Joined by her sons and good friends at her home in Baffins, Norma marked the occasion with a huge birthday cake. She was once captain of the Daley’s hockey team in Portsmouth, so this was embellished on the cake.
A few days before, Norma enjoyed a bigger celebration to which her grandchildren and great-grandchildren went too.
On turning 100, Norma says: ‘I feel the same. I still go on the laptop and play solitaire and I play all the old songs on the piano. I still like to do everything myself because it’s what keeps you going.’
Born on April 26, 1922, in New Road, Portsmouth, Norma grew up with her parents Doris and Harry Olden alongside sister Mary before moving to Baffins aged two.
She has fond memories of growing up in Portsmouth, where she enjoyed cycling, swimming, cricket and tennis as well as being an active member of HMS Foudroyant where she was a sea ranger in her youth.
She says: ‘The Foudroyant is still going.

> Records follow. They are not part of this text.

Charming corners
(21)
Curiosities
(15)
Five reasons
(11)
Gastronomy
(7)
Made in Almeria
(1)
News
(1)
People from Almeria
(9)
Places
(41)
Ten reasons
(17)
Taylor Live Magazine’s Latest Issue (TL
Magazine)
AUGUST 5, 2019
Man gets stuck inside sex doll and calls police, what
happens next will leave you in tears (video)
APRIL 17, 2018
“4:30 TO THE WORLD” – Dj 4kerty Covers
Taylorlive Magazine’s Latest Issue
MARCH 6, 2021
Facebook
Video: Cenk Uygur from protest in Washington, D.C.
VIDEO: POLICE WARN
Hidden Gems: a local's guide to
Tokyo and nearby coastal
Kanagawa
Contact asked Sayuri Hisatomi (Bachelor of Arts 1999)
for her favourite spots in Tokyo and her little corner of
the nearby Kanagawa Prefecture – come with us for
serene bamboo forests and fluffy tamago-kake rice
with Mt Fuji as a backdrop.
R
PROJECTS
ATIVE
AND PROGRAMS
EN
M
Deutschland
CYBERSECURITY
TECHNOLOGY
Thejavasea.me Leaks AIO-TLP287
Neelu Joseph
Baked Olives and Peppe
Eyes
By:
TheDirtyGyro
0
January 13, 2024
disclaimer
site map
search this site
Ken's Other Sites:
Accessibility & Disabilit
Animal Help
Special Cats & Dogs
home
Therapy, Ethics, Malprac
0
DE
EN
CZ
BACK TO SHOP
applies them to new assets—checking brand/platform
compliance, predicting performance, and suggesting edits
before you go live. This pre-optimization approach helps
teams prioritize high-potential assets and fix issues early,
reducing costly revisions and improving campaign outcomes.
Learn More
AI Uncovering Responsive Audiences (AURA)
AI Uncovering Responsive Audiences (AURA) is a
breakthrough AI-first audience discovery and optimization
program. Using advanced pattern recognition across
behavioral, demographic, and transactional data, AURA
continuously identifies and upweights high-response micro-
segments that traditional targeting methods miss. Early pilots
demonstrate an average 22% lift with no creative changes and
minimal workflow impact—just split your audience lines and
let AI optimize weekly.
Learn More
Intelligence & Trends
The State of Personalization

The girls used to sleep on the Foudroyant and the boys used to sleep on the Implacable. You’d go away for a weekend and do sailing and rowing.
When we were kids we used to cycle to Farnham,’ she says. ‘But it was a long way. I was active because we didn’t have buses or anything. ‘You’d have a policeman standing halfway up the bridge in the evening.’
On leaving Daley’s School in Portsmouth when she was 17, Norma got her first job in the war office after passing her civil service exam.
The age to sit the exam was then dropped to 16 as the threat of the Second World War came in 1939.
‘The war broke out in the September and I was in London,’ she explains. On that Friday I was all on my own in a hostel. It was scary,’ she says.
Norma met her future husband, Daniel, a submarine engineer, a year before they started courting.
‘My husband was there because it was the Nelson he was on. He was on leave. I met him from then on and he came up to London to see me and that was it.
‘I’d come home to see my father,’ she explains. ‘I met my husband the year before and we fell in love.
‘We got the coupons and I bought my wedding dress and veil and I took it down to the air raid shelter. I got this telegram [from Danny] and it said, “love you more than ever, let's get married”.’
The couple tied the knot at St Mary’s Church on September 27, 1941, and they stayed in Baffins ever since.
Daniel worked as an engineer on the submarines at Fort Blockhouse in Gosport and the pair had a ‘very happy’ life together . They were married for almost 70 years. Daniel died aged 93.
Norma says: ‘If your husband was on submarines in the war or on the planes you could leave work and you could travel round with him. I just walked out of my job and did that. It was a dangerous occupation so that was it then, we got married and we did go away.
I’d moved into this house where I am now and I’d had one baby.
‘He wasn’t a year old and I was expecting another one!’
The Waldrens had three children, Ralph, Keith and Nicky who all stay in touch with Norma. She also has five grandchildren and 10 great-grandchildren.
Norma worked at Airspeed on Eastern Road as a shorthand typist until 1943 when she left to raise her family.Always organised and practical, Norma is famed for her planning and making the most of each day.
She says: ‘When you’re older, you have to have a system. I have my meal ready for the evening. I have a glass of wine a day.’